TRECHO SELECIONADO >>
Conhecem-se muito bem os problemas do Bairro Jurema - loteamentos edificado em quase "banhado",  ao desabrigo total de águas pluviais. Mesmo seu recente calçamento (administração Jadiel Matos) foi bastante problemático, pelas características do terreno onde se acha assentado. Em seu lado oposto, a terra foi parcelada e vendida a pessoas humildes, sem que apresentasse condições de moradia. O resultado foi presenciado pela população conquistense: mais de duas dezenas de casas destruídas, mais de 20 famílias ao desabrigo.
Não bastam isso e os preços artificiais - quase astronômicos - dos lotes urbanos atuais para que o poder público fizesse ser a lei obedecida? Não bastam os abusos a que são submetidos os adquirentes de lotes?

PLANIFICAR COM LOTEAMENTOS

Não se pode argumentar que o loteamento, por ser iniciativa privada, contrarie a planificação urbana. Não se desconhece, entretanto, o poder de pressão que, no Brasil e no mundo, possuem as imobiliárias que se dedicam ao loteamento.

REQUISITOS DO PROBLEMA >>
Pode reproduzir o trecho do texto sobre o Bairro Jurema que vai de "Conhecem-se muito bem" até "famílias ao desabrigo.", substituindo "desabrigo" por "desamparo"? Os registros não fazem falta aqui.

LISTAGEM DE DADOS >>
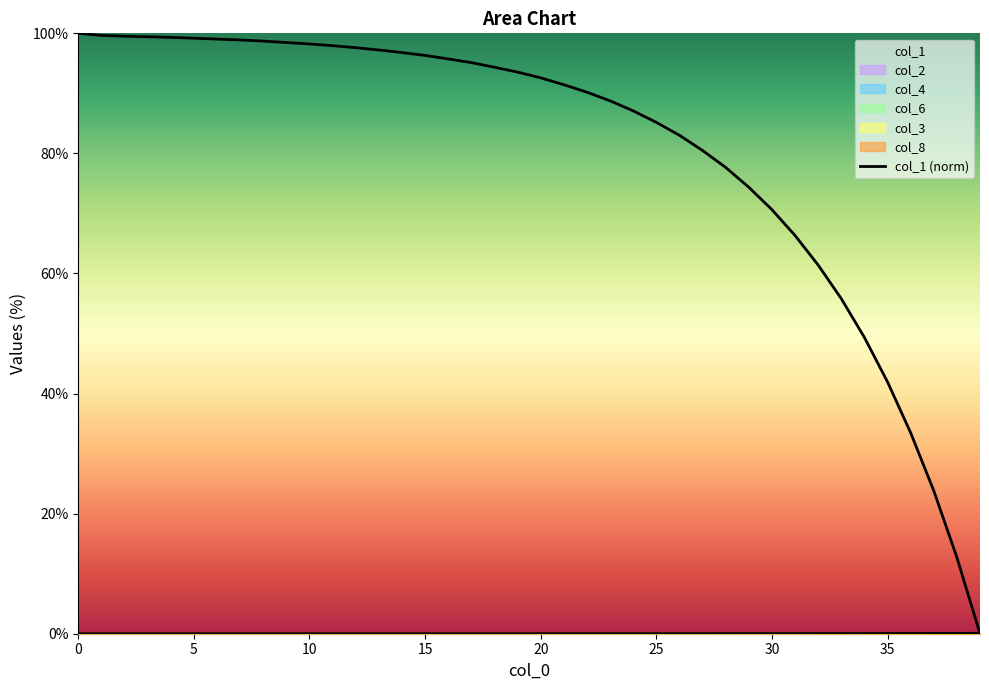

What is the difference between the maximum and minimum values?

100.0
...
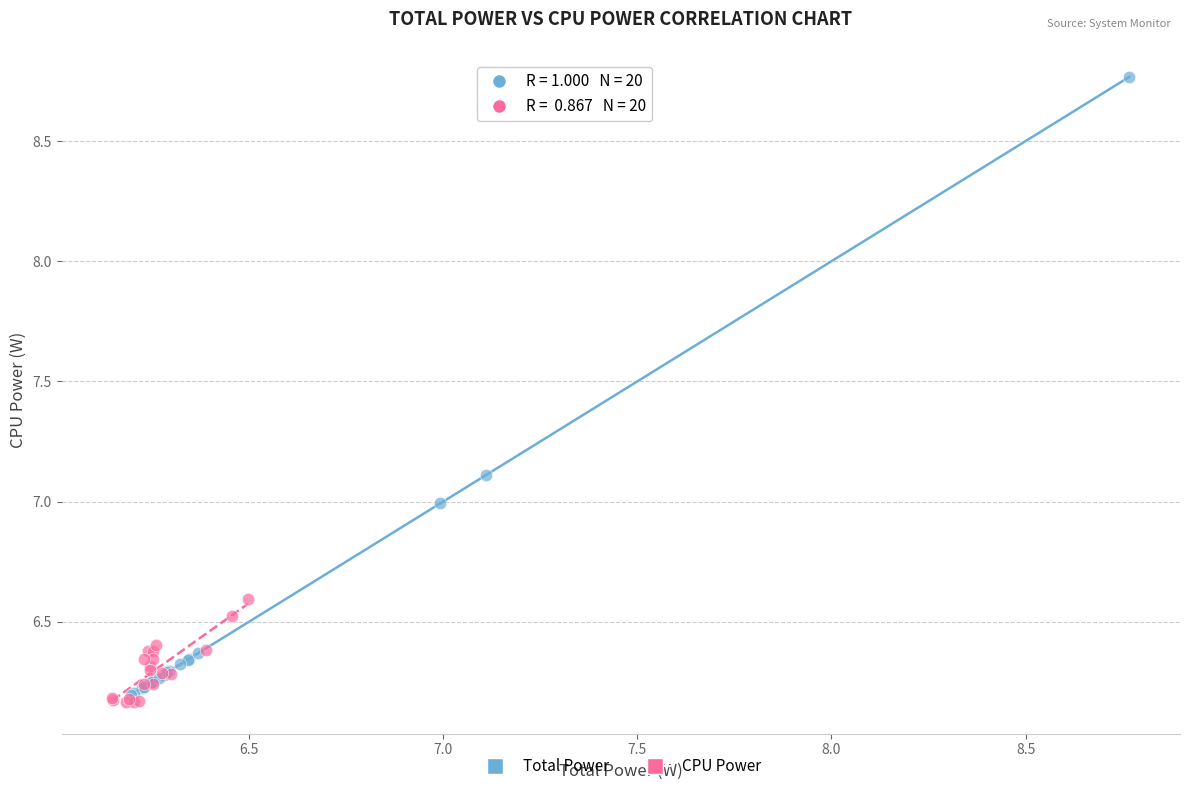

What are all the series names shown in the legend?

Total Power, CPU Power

SOLUÇÃO DO EXERCÍCIO >>
Conhecem-se muito bem os problemas do Bairro Jurema - loteamentos edificado em quase "banhado",  ao desamparo total de águas pluviais. Mesmo seu recente calçamento (administração Jadiel Matos) foi bastante problemático, pelas características do terreno onde se acha assentado. Em seu lado oposto, a terra foi parcelada e vendida a pessoas humildes, sem que apresentasse condições de moradia. O resultado foi presenciado pela população conquistense: mais de duas dezenas de casas destruídas, mais de 20 famílias ao desamparo.